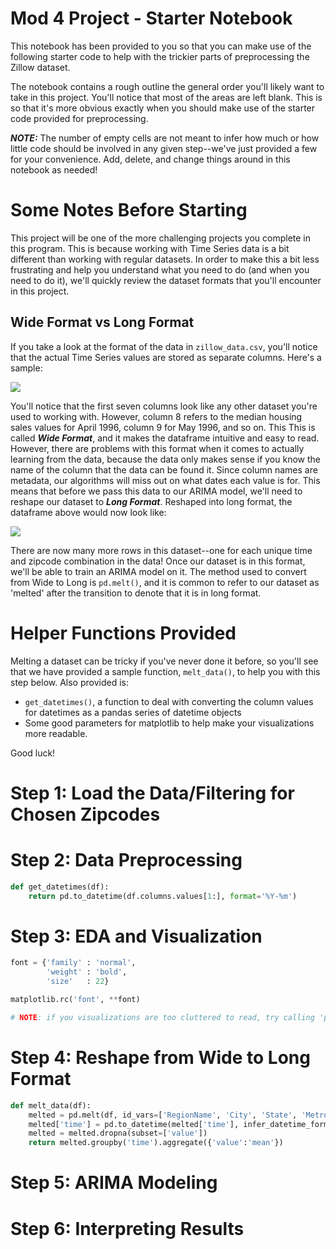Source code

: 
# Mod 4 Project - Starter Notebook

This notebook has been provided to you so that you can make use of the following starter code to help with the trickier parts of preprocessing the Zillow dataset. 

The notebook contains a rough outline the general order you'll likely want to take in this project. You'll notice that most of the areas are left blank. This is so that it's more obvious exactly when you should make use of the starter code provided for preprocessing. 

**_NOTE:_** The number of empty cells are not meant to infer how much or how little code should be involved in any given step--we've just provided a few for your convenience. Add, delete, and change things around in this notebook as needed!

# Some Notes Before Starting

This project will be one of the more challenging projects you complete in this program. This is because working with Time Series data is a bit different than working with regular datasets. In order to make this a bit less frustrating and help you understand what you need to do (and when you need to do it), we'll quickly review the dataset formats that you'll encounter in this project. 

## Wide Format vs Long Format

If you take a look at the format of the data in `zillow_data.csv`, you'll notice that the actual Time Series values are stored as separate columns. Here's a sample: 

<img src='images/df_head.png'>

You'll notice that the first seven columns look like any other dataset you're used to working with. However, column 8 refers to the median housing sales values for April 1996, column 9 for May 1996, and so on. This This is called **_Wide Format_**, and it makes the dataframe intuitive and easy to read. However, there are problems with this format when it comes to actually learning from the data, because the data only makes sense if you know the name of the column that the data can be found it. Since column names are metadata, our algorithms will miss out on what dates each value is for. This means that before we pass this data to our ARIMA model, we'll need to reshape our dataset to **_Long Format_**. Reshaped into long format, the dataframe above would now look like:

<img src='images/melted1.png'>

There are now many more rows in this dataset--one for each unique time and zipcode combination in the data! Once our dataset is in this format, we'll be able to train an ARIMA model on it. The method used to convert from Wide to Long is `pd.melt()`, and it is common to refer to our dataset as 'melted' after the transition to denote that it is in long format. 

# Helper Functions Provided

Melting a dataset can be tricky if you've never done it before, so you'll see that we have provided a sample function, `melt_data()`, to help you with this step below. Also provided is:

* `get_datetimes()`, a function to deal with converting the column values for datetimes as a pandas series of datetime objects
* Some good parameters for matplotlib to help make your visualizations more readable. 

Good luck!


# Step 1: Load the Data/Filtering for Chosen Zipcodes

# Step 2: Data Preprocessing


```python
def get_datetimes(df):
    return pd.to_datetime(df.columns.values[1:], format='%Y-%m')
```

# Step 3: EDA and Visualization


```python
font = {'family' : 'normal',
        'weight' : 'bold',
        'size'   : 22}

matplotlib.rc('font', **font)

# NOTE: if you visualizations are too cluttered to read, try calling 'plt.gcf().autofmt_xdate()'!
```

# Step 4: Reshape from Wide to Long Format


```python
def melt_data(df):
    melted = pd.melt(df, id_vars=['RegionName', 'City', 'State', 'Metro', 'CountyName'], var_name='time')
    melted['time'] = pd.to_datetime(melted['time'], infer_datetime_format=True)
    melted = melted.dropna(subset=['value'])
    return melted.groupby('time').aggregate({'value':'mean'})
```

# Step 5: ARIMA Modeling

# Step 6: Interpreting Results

=======

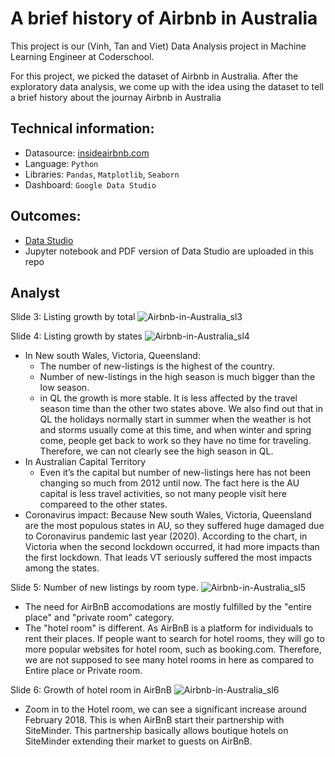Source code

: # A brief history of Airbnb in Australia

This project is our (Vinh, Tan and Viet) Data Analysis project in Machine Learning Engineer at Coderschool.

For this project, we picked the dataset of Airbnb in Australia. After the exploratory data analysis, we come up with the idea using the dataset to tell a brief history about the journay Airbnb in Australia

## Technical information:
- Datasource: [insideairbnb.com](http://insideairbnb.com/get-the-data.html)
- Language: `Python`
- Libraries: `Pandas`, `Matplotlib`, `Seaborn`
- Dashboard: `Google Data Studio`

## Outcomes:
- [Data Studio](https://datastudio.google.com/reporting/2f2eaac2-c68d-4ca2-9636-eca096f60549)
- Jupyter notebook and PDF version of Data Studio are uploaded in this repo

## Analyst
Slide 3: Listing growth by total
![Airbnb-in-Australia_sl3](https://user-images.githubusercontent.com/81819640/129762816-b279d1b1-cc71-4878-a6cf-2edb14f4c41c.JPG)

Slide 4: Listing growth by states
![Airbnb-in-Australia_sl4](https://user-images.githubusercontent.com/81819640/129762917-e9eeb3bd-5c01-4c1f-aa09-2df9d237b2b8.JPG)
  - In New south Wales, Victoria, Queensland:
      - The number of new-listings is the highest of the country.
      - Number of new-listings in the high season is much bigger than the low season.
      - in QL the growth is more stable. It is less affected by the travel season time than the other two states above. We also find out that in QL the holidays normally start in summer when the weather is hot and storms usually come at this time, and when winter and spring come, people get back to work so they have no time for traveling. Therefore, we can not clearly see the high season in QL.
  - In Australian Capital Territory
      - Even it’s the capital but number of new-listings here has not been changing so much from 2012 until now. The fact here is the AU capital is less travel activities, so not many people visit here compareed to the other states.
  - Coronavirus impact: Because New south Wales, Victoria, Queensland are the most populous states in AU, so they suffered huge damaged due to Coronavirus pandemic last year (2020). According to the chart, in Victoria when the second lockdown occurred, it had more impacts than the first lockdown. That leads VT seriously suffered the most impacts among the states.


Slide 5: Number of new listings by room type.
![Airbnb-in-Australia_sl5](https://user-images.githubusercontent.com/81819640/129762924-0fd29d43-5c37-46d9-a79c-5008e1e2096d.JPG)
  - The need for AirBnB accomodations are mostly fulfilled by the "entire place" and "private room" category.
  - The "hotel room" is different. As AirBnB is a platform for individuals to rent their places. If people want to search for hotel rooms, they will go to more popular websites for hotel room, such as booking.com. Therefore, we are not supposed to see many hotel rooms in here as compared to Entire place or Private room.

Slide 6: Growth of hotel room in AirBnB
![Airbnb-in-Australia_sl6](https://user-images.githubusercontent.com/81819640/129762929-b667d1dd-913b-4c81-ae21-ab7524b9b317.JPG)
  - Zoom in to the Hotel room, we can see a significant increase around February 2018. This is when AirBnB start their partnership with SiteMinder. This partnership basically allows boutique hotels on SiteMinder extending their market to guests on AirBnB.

=======

**Task instructions**
Reproduce every line above that contains the string "listings".

**Exercise solution**
      - The number of new-listings is the highest of the country.
      - Number of new-listings in the high season is much bigger than the low season.
      - Even it’s the capital but number of new-listings here has not been changing so much from 2012 until now. The fact here is the AU capital is less travel activities, so not many people visit here compareed to the other states.
Slide 5: Number of new listings by room type.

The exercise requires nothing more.